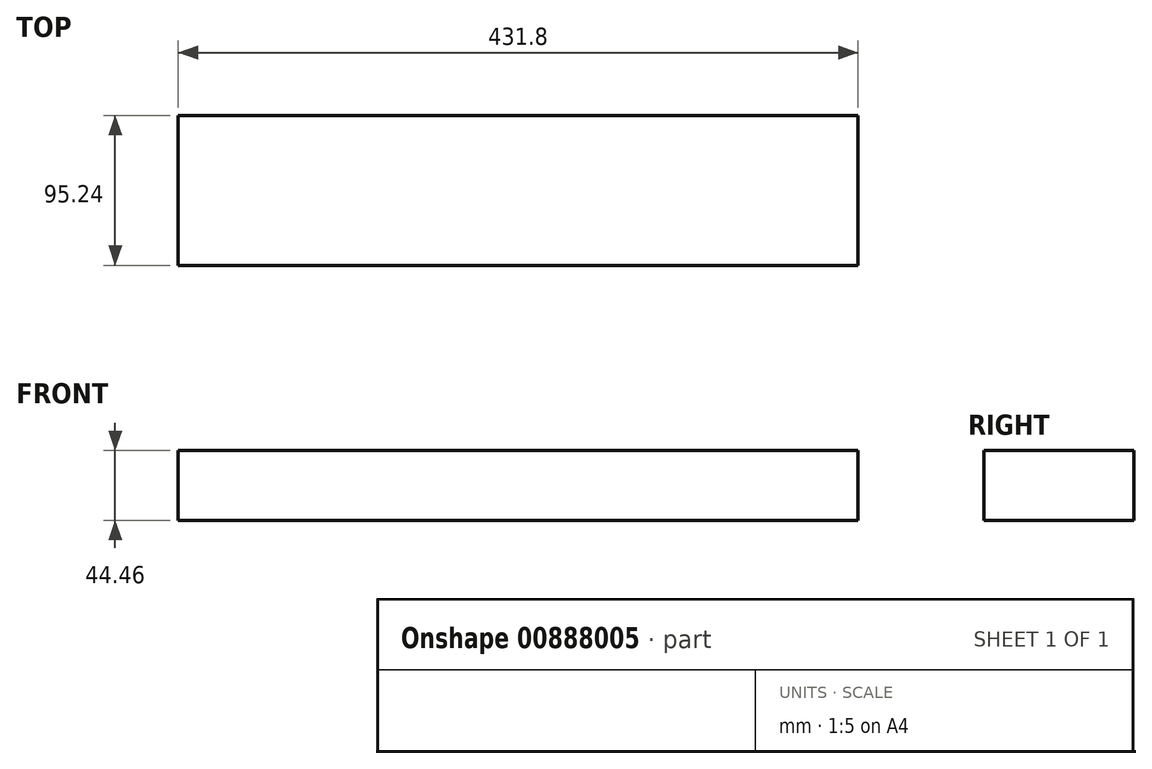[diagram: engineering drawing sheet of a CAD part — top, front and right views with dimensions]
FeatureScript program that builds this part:
annotation { "Feature Type Name" : "Feature", "Feature Type Description" : "" }
export const myFeature = defineFeature(function(context is Context, id is Id, definition is map)
    precondition{}
    {
        {
            var Q0;
            Q0=qCreatedBy(makeId("Right.planeOp"),FACE);
            var sketch = newSketch(context, id + "F0", { "sketchPlane" : qUnion([Q0])});
            skLineSegment(sketch, "E0.bottom", {"start": v(47.63, -22.22) * mm, "end": v(-47.62, -22.23) * mm});
            skLineSegment(sketch, "E0.top", {"start": v(47.63, 22.23) * mm, "end": v(-47.63, 22.22) * mm});
            skLineSegment(sketch, "E0.left", {"start": v(47.63, -22.22) * mm, "end": v(47.63, 22.23) * mm});
            skLineSegment(sketch, "E0.right", {"start": v(-47.63, -22.23) * mm, "end": v(-47.63, 22.23) * mm});
            skPoint(sketch, "E0.middle", {"position": v(0, 0) * mm});
            skSolve(sketch);
        }
        {
            var Q0;
            Q0=qSketchRegion(id+"F0",true);
            extrude(context, id + "F1", {"entities" : qUnion([Q0]), "endBound" : BoundingType.SYMMETRIC, "depth" : 431.8 * mm, "offsetDistance" : 25.4 * mm});
        }
    });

━━━━━━━━━━

**Written exercise**
Identify each line in the records above that contains the string "skLineSegment", and copy every such line in full.

**Expected output**
            skLineSegment(sketch, "E0.bottom", {"start": v(47.63, -22.22) * mm, "end": v(-47.62, -22.23) * mm});
            skLineSegment(sketch, "E0.top", {"start": v(47.63, 22.23) * mm, "end": v(-47.63, 22.22) * mm});
            skLineSegment(sketch, "E0.left", {"start": v(47.63, -22.22) * mm, "end": v(47.63, 22.23) * mm});
            skLineSegment(sketch, "E0.right", {"start": v(-47.63, -22.23) * mm, "end": v(-47.63, 22.23) * mm});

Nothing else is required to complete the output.